● **PROBLEM TO SOLVE**: Render the lines below as a JSON list of strings, one string per line, leaving out blank lines and the pictures.

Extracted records
↓↓↓

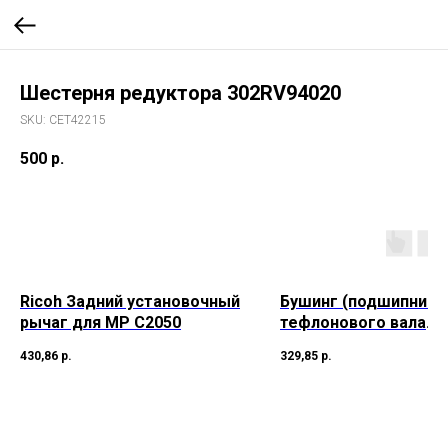
Шестерня редуктора 302RV94020
SKU:
CET42215
500
р.
Ricoh Задний установочный
Бушинг (подшипник)
рычаг для MP C2050
тефлонового вала
Samsung, ML-
430,86
р.
329,85
р.
2850/2851/SCX-4828/
Ph3250/WC-3210/3220
JC61-02334A, JC61-0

↑↑↑

● **THE COMPLETED TASK**:
[
  "Шестерня редуктора 302RV94020",
  "SKU:",
  "CET42215",
  "500",
  "р.",
  "Ricoh Задний установочный",
  "Бушинг (подшипник)",
  "рычаг для MP C2050",
  "тефлонового вала",
  "Samsung, ML-",
  "430,86",
  "р.",
  "329,85",
  "р.",
  "2850/2851/SCX-4828/",
  "Ph3250/WC-3210/3220",
  "JC61-02334A, JC61-0"
]